AIM OF THE EXERCISE: Write out the listing below word for word.

====== GIVEN DATA ======

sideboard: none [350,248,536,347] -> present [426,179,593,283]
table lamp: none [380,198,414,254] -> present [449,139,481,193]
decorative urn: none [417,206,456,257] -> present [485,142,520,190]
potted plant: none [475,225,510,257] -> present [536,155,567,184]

======

WRITTEN RESPONSE:
sideboard: none [350,248,536,347] -> present [426,179,593,283]
table lamp: none [380,198,414,254] -> present [449,139,481,193]
decorative urn: none [417,206,456,257] -> present [485,142,520,190]
potted plant: none [475,225,510,257] -> present [536,155,567,184]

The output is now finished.